◆ **Your assignment**: Show each line from the listing that includes the word "pyautogui".

------

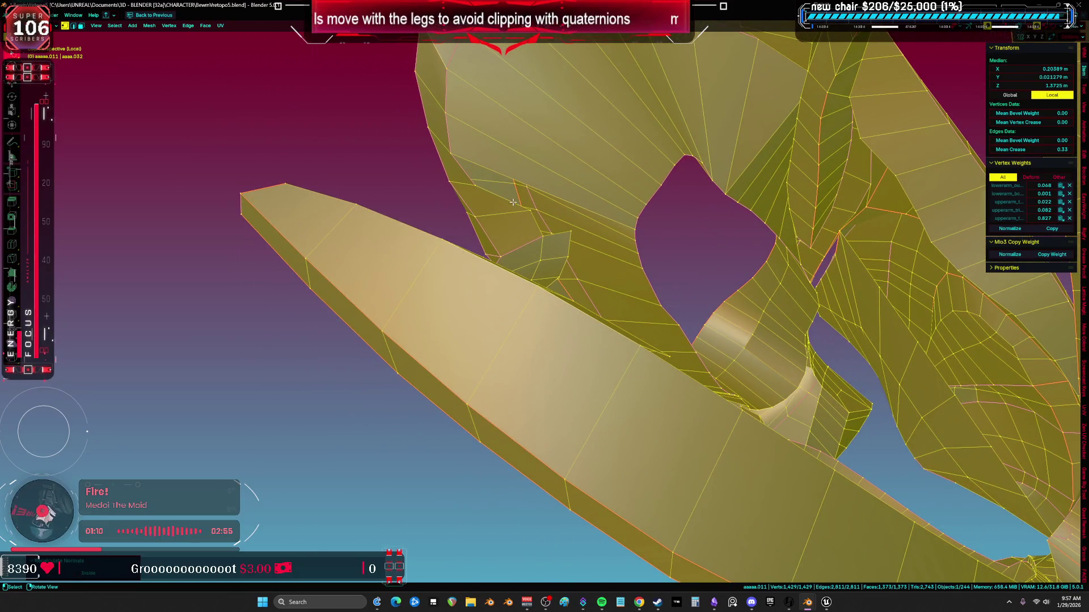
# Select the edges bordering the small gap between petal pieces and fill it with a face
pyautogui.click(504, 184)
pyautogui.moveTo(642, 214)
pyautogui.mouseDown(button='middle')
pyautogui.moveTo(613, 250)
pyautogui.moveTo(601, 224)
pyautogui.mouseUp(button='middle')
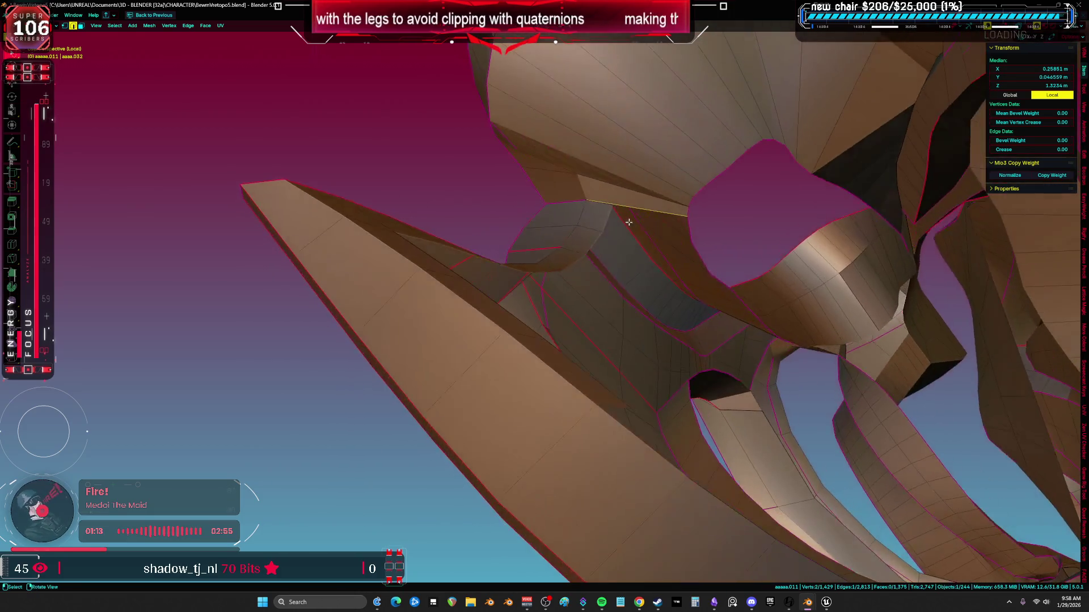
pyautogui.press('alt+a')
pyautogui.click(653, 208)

------

◆ **Answer to this problem**:
pyautogui.click(504, 184)
pyautogui.moveTo(642, 214)
pyautogui.mouseDown(button='middle')
pyautogui.moveTo(613, 250)
pyautogui.moveTo(601, 224)
pyautogui.mouseUp(button='middle')
pyautogui.press('alt+a')
pyautogui.click(653, 208)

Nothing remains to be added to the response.